**Requirement**:
Output each line of the listing exactly, though pictures are not to appear.

**Given information**:
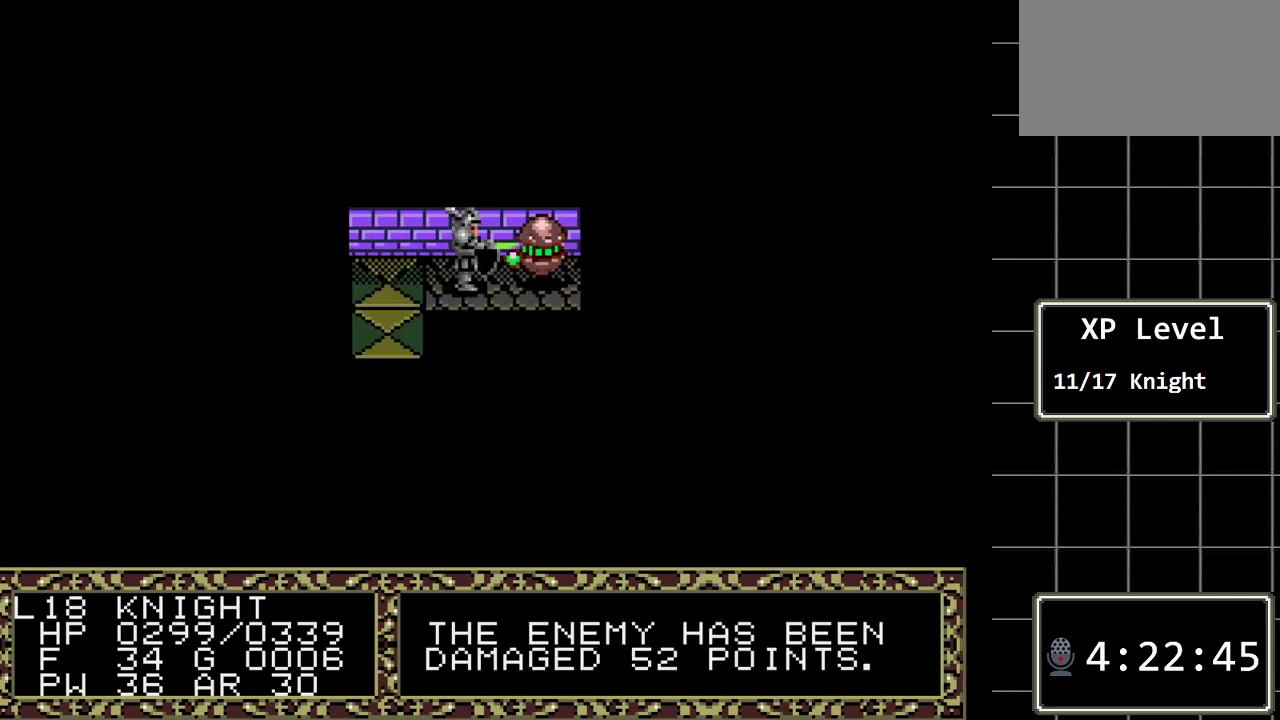
{"buttons": ["DPAD_RIGHT"], "events": []}
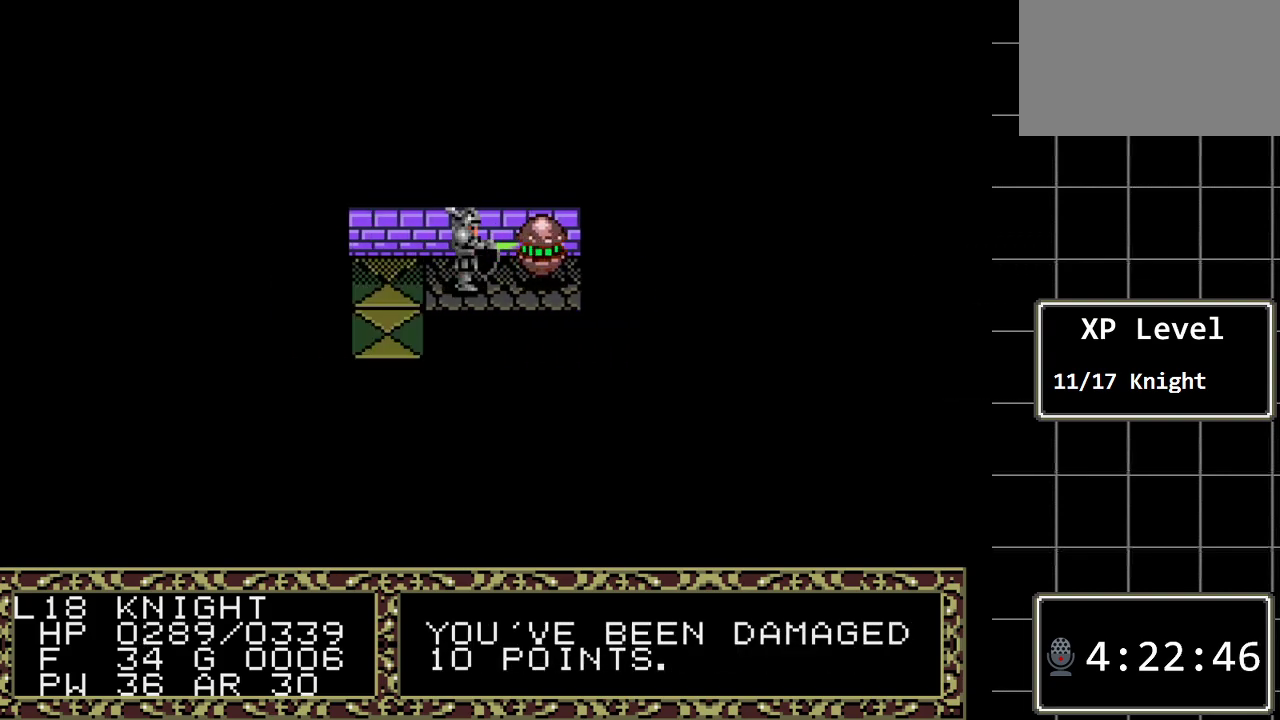
{"buttons": ["DPAD_RIGHT"], "events": [[167, "DPAD_RIGHT", "up"], [333, "DPAD_RIGHT", "down"]]}
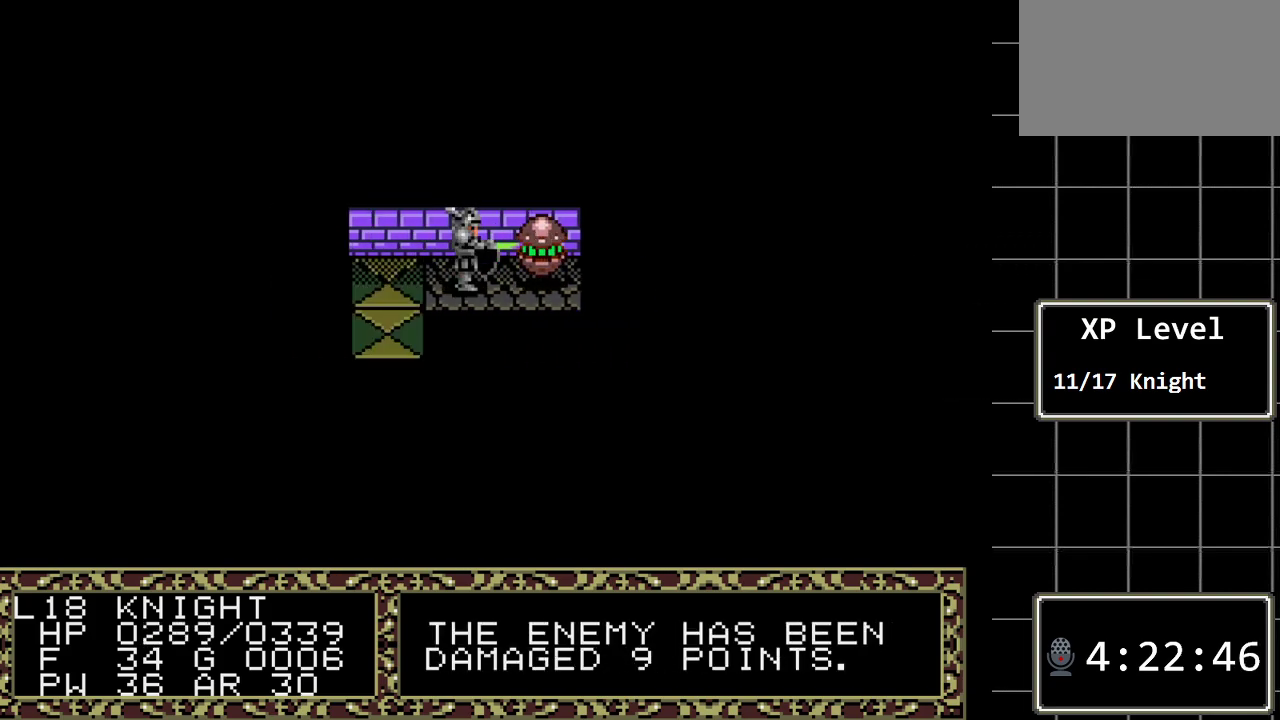
{"buttons": ["DPAD_RIGHT"], "events": []}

**Expected answer**:
{"buttons": ["DPAD_RIGHT"], "events": []}
{"buttons": ["DPAD_RIGHT"], "events": [[167, "DPAD_RIGHT", "up"], [333, "DPAD_RIGHT", "down"]]}
{"buttons": ["DPAD_RIGHT"], "events": []}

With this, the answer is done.